Dataset items
* * * * * * * * *

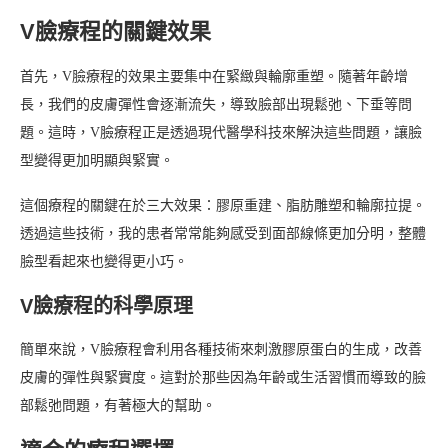
V臉療程的關鍵效果
首先，V臉療程的效果主要集中在緊緻與輪廓重塑。隨著年齡增
長，我們的皮膚彈性會逐漸流失，導致臉部出現鬆弛、下垂等問
題。這時，V臉療程正是透過現代醫學科技來解決這些問題，讓臉
型變得更加明顯與緊實。
這個療程的關鍵在於三大效果：膠原重建、脂肪雕塑和輪廓拉提。
透過這些技術，我的患者常常能夠感受到面部線條更加分明，整體
臉型看起來也變得更小巧。
V臉療程的科學原理
簡單來說，V臉療程會利用各種技術來刺激膠原蛋白的生成，改善
皮膚的彈性與緊實度。這對於那些因為年齡或生活習慣而導致的臉
部鬆弛問題，有著極大的幫助。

* * * * * * * * *

EXERCISE GOAL: Leave every image out and retype the entries above word for word.

TASK OUTPUT:
V臉療程的關鍵效果
首先，V臉療程的效果主要集中在緊緻與輪廓重塑。隨著年齡增
長，我們的皮膚彈性會逐漸流失，導致臉部出現鬆弛、下垂等問
題。這時，V臉療程正是透過現代醫學科技來解決這些問題，讓臉
型變得更加明顯與緊實。
這個療程的關鍵在於三大效果：膠原重建、脂肪雕塑和輪廓拉提。
透過這些技術，我的患者常常能夠感受到面部線條更加分明，整體
臉型看起來也變得更小巧。
V臉療程的科學原理
簡單來說，V臉療程會利用各種技術來刺激膠原蛋白的生成，改善
皮膚的彈性與緊實度。這對於那些因為年齡或生活習慣而導致的臉
部鬆弛問題，有著極大的幫助。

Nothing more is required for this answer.